Diferentemente das linhas da CPTM e do Metrô existentes, que atravessam as marginais pela superfície, a Laranja será subterrânea também no entorno do Rio Tietê. Significa menor criação de espaços urbanos residuais, como baixos de viadutos. Além disso, grande parte das estações serão mais profundas que o habitual, especialmente a Higienópolis-Mackenzie, de 69 metros (mais do que o dobro que a Pinheiros, por exemplo).
Como aponta o urbanista Valter Caldana, professor na Universidade Mackenzie, a relação das estações com o entorno também é crucial para o planejamento urbano. Ele cita como exemplos projetos municipais pensados paralelamente à expansão da Linha 1-Azul pela zona norte e estações do mesmo ramal no centro expandido, que incluem espaços de integração com a vizinhança (como a praça e o acesso da Estação Liberdade) e qualificados com equipamentos públicos (como a Estação Vergueiro, erguida junto ao Centro Cultural São Paulo).
RUÍDO
O relatório de impacto ambiental da Linha Laranja, de 2012, aponta 28 impactos diferentes possíveis, dos quais 23 são negativos antes, durante ou depois da implantação, como poluição sonora durante a obra, “geração de ansiedade na população” (causados pelas incertezas no andamento e encarecimento da área, por exemplo), possibilidade de acidentes e outros, cuja prevenção é determinada em planos específicos.
Outro efeito visível é na paisagem histórica. No entorno da futura Estação Bela Vista, a obra foi autorizada a demolir parcialmente um casarão e um sobrado tombados, com a condição de que sejam em parte reconstruídos, mantendo a fachada frontal original.
Uma das maiores queixas por vizinhos das obras é o barulho noturno, especialmente no distrito de Perdizes. Um abaixo-assinado online foi criado, com mais de 300 assinaturas, mas outros movimentos querem recolher assinaturas presencialmente.
“É uma situação difícil. Não para o apito, o barulho das máquinas gigantes, o barulho do gerador, a fumaça”, diz uma moradora das proximidades da Estação Sesc Pompeia, a pesquisadora Ana Maroso Alves, de 38 anos Hoje, ela diz só dormir se ligar ventilador para abafar a poluição sonora, mas é inviável evitar totalmente os ruídos. Segundo Ana, que relata episódios fortes de dor de cabeça, a vizinhança convive com isso há quase três meses.

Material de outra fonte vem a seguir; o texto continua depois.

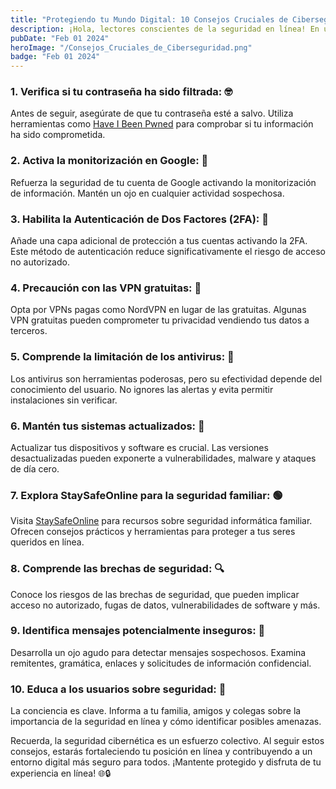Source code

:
 ```yaml
---
title: "Protegiendo tu Mundo Digital: 10 Consejos Cruciales de Ciberseguridad 🛡️"
description: ¡Hola, lectores conscientes de la seguridad en línea! En un mundo cada vez más conectado, la ciberseguridad se vuelve esencial para proteger nuestros datos y mantenernos a salvo en el vasto océano digital. Aquí te presentamos los 10 tips más importantes para fortalecer tu defensa cibernética."
pubDate: "Feb 01 2024"
heroImage: "/Consejos_Cruciales_de_Ciberseguridad.png"
badge: "Feb 01 2024"
---
```

### 1. **Verifica si tu contraseña ha sido filtrada: 🤓**
Antes de seguir, asegúrate de que tu contraseña esté a salvo. Utiliza herramientas como [Have I Been Pwned](https://haveibeenpwned.com/Passwords) para comprobar si tu información ha sido comprometida.

### 2. **Activa la monitorización en Google: 🐛**
Refuerza la seguridad de tu cuenta de Google activando la monitorización de información. Mantén un ojo en cualquier actividad sospechosa.

### 3. **Habilita la Autenticación de Dos Factores (2FA): 🔐**
Añade una capa adicional de protección a tus cuentas activando la 2FA. Este método de autenticación reduce significativamente el riesgo de acceso no autorizado.

### 4. **Precaución con las VPN gratuitas: 👀**
Opta por VPNs pagas como NordVPN en lugar de las gratuitas. Algunas VPN gratuitas pueden comprometer tu privacidad vendiendo tus datos a terceros.

### 5. **Comprende la limitación de los antivirus: 🦠**
Los antivirus son herramientas poderosas, pero su efectividad depende del conocimiento del usuario. No ignores las alertas y evita permitir instalaciones sin verificar.

### 6. **Mantén tus sistemas actualizados: 🔄**
Actualizar tus dispositivos y software es crucial. Las versiones desactualizadas pueden exponerte a vulnerabilidades, malware y ataques de día cero.

### 7. **Explora StaySafeOnline para la seguridad familiar: 🟢**
Visita [StaySafeOnline](https://staysafeonline.org/) para recursos sobre seguridad informática familiar. Ofrecen consejos prácticos y herramientas para proteger a tus seres queridos en línea.

### 8. **Comprende las brechas de seguridad: 🔍**
Conoce los riesgos de las brechas de seguridad, que pueden implicar acceso no autorizado, fugas de datos, vulnerabilidades de software y más.

### 9. **Identifica mensajes potencialmente inseguros: 🧐**
Desarrolla un ojo agudo para detectar mensajes sospechosos. Examina remitentes, gramática, enlaces y solicitudes de información confidencial.

### 10. **Educa a los usuarios sobre seguridad: 🧠**
La conciencia es clave. Informa a tu familia, amigos y colegas sobre la importancia de la seguridad en línea y cómo identificar posibles amenazas.
    
Recuerda, la seguridad cibernética es un esfuerzo colectivo. Al seguir estos consejos, estarás fortaleciendo tu posición en línea y contribuyendo a un entorno digital más seguro para todos. ¡Mantente protegido y disfruta de tu experiencia en línea! 🌐🔒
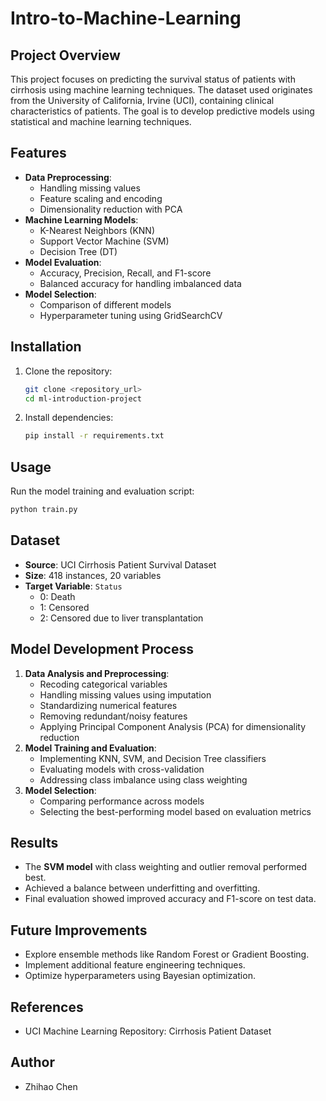 # Intro-to-Machine-Learning

## Project Overview
This project focuses on predicting the survival status of patients with cirrhosis using machine learning techniques. The dataset used originates from the University of California, Irvine (UCI), containing clinical characteristics of patients. The goal is to develop predictive models using statistical and machine learning techniques.

## Features
- **Data Preprocessing**:
  - Handling missing values
  - Feature scaling and encoding
  - Dimensionality reduction with PCA
- **Machine Learning Models**:
  - K-Nearest Neighbors (KNN)
  - Support Vector Machine (SVM)
  - Decision Tree (DT)
- **Model Evaluation**:
  - Accuracy, Precision, Recall, and F1-score
  - Balanced accuracy for handling imbalanced data
- **Model Selection**:
  - Comparison of different models
  - Hyperparameter tuning using GridSearchCV

## Installation
1. Clone the repository:
   ```sh
   git clone <repository_url>
   cd ml-introduction-project
   ```
2. Install dependencies:
   ```sh
   pip install -r requirements.txt
   ```

## Usage
Run the model training and evaluation script:
```sh
python train.py
```

## Dataset
- **Source**: UCI Cirrhosis Patient Survival Dataset
- **Size**: 418 instances, 20 variables
- **Target Variable**: `Status`
  - 0: Death
  - 1: Censored
  - 2: Censored due to liver transplantation

## Model Development Process
1. **Data Analysis and Preprocessing**:
   - Recoding categorical variables
   - Handling missing values using imputation
   - Standardizing numerical features
   - Removing redundant/noisy features
   - Applying Principal Component Analysis (PCA) for dimensionality reduction
2. **Model Training and Evaluation**:
   - Implementing KNN, SVM, and Decision Tree classifiers
   - Evaluating models with cross-validation
   - Addressing class imbalance using class weighting
3. **Model Selection**:
   - Comparing performance across models
   - Selecting the best-performing model based on evaluation metrics

## Results
- The **SVM model** with class weighting and outlier removal performed best.
- Achieved a balance between underfitting and overfitting.
- Final evaluation showed improved accuracy and F1-score on test data.

## Future Improvements
- Explore ensemble methods like Random Forest or Gradient Boosting.
- Implement additional feature engineering techniques.
- Optimize hyperparameters using Bayesian optimization.

## References
- UCI Machine Learning Repository: Cirrhosis Patient Dataset

## Author
- Zhihao Chen

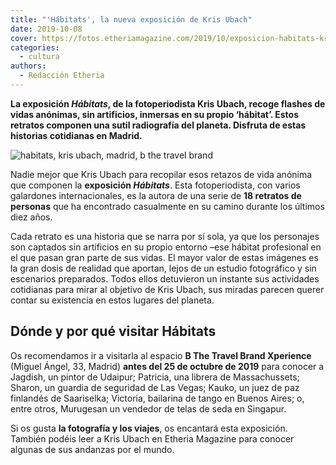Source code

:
 ```yaml
---
title: "'Hábitats', la nueva exposición de Kris Ubach"
date: 2019-10-08
cover: https://fotos.etheriamagazine.com/2019/10/exposicion-habitats-kris-ubach.jpg
categories: 
  - cultura
authors: 
  - Redacción Etheria
---
```


**La exposición _Hábitats_, de la fotoperiodista Kris Ubach, recoge flashes de vidas 
anónimas, sin artificios, inmersas en su propio ‘hábitat’. Estos retratos componen una 
sutil radiografía del planeta. Disfruta de estas historias cotidianas en Madrid.** 

![habitats, kris ubach, madrid, b the travel brand](https://fotos.etheriamagazine.com/2019/10/exposicion-habitats-kris-ubach.jpg "Exposición Hábitats, de Kris Ubach.")

Nadie mejor que Kris Ubach para recopilar esos retazos de vida anónima que componen la 
**exposición _Hábitats_**. Esta fotoperiodista, con varios galardones internacionales, 
es la autora de una serie de **18 retratos de personas** que ha encontrado casualmente 
en su camino durante los últimos diez años. 

Cada retrato es una historia que se narra por sí sola, ya que los personajes son 
captados sin artificios en su propio entorno –ese hábitat profesional en el que pasan 
gran parte de sus vidas. El mayor valor de estas imágenes es la gran dosis de realidad 
que aportan, lejos de un estudio fotográfico y sin escenarios preparados. Todos ellos 
detuvieron un instante sus actividades cotidianas para mirar al objetivo de Kris Ubach, 
sus miradas parecen querer contar su existencia en estos lugares del planeta. 

## Dónde y por qué visitar Hábitats

Os recomendamos ir a visitarla al espacio **B The Travel Brand Xperience** (Miguel 
Ángel, 33, Madrid) **antes del 25 de octubre de 2019** para conocer a Jagdish, un pintor 
de Udaipur; Patricia, una librera de Massachussets; Sharon, un guardia de seguridad de 
Las Vegas; Kauko, un juez de paz finlandés de Saariselka; Victoria, bailarina de tango 
en Buenos Aires; o, entre otros, Murugesan un vendedor de telas de seda en Singapur. 

Si os gusta **la fotografía y los viajes**, os encantará esta exposición. También podéis 
leer a Kris Ubach en Etheria Magazine para conocer algunas de sus andanzas por el mundo.
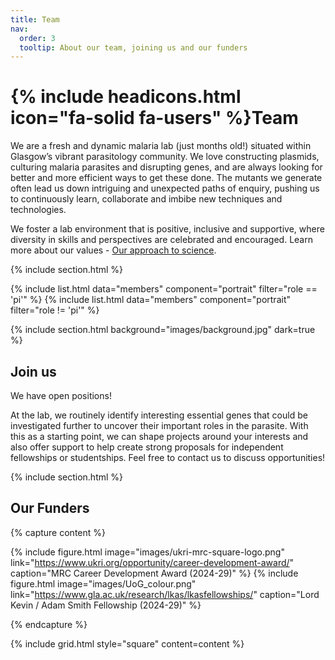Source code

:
 ```yaml
---
title: Team
nav:
  order: 3
  tooltip: About our team, joining us and our funders
---
```


# {% include headicons.html icon="fa-solid fa-users" %}Team

We are a fresh and dynamic malaria lab (just <span id="lab-age"></span> months old!) situated within Glasgow’s vibrant parasitology community. We love constructing plasmids, culturing malaria parasites and disrupting genes, and are always looking for better and more efficient ways to get these done. 
The mutants we generate often lead us down intriguing and unexpected paths of enquiry, pushing us to continuously learn, collaborate and imbibe new techniques and technologies.

We foster a lab environment that is positive, inclusive and supportive, where diversity in skills and perspectives are celebrated and encouraged. Learn more about our values - <a href="../philosophy/index.html">Our approach to science</a>.

<script>
  function calculateLabAge(startDate) {
    const start = new Date(startDate);
    const current = new Date();
    const diffInMonths = (current.getFullYear() - start.getFullYear()) * 12 + current.getMonth() - start.getMonth();
    return diffInMonths;
  }

  document.getElementById("lab-age").innerText = calculateLabAge("2024-09-02"); // Replace with your lab's start date
</script>

{% include section.html %}

{% include list.html data="members" component="portrait" filter="role == 'pi'" %}
{% include list.html data="members" component="portrait" filter="role != 'pi'" %}

{% include section.html background="images/background.jpg" dark=true %}

## Join us

We have open positions!

At the lab, we routinely identify interesting essential genes that could be investigated further to uncover their important roles in the parasite. With this as a starting point, we can shape projects around your interests and also offer support to help create strong proposals for independent fellowships or studentships. Feel free to contact us to discuss opportunities!

{% include section.html %}

## Our Funders

{% capture content %}

{% include figure.html image="images/ukri-mrc-square-logo.png" link="https://www.ukri.org/opportunity/career-development-award/" caption="MRC Career Development Award (2024-29)" %}
{% include figure.html image="images/UoG_colour.png" link="https://www.gla.ac.uk/research/lkas/lkasfellowships/" caption="Lord Kevin / Adam Smith Fellowship (2024-29)" %}

{% endcapture %}

{% include grid.html style="square" content=content %}
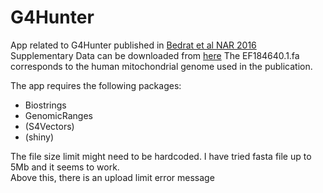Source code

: # G4Hunter
App related to G4Hunter published in [Bedrat et al NAR 2016](doi.org/10.1093/nar/gkw006)   
Supplementary Data can be downloaded from [here](www.ncbi.nlm.nih.gov/pmc/articles/PMC4770238/bin/supp_44_4_1746__index.html)
The EF184640.1.fa corresponds to the human mitochondrial genome used in the publication.

The app requires the following packages:
* Biostrings
* GenomicRanges
* (S4Vectors)
* (shiny)

The file size limit might need to be hardcoded. I have tried fasta file up to 5Mb and it seems to work.  
Above this, there is an upload limit error message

Procurado pelo Estadão, o Consórcio Linha Universidade enviou nota em que aponta cumprir a regulamentação referente a níveis de emissão sonora em obras civis, “comunicando antecipadamente a possível ocorrência de ruídos no entorno dos canteiros e adotando medidas mitigadoras”. O consórcio não detalhou quando será retomada a obra na área do acidente nem divulgou ajustes do cronograma.
ATRASOS
Após quatro anos parada, a construção da “linha das universidades” – o nome é por passar perto de PUC, Mackenzie, Faap e outras – foi retomada em outubro de 2020. Agora está a cargo de consórcio liderado pela Acciona – no lugar da Move São Paulo, que desistiu da obra. Terá 15,3 km de extensão, com 15 estações, da Brasilândia (zona norte), à Liberdade (centro) e deve transportar 633 mil pessoas por dia. Desde o anúncio, a linha teve vários prazos de conclusão previstos: 2018, 2020, 2021 e, agora, 2025.
As informações são do jornal O Estado de S. Paulo.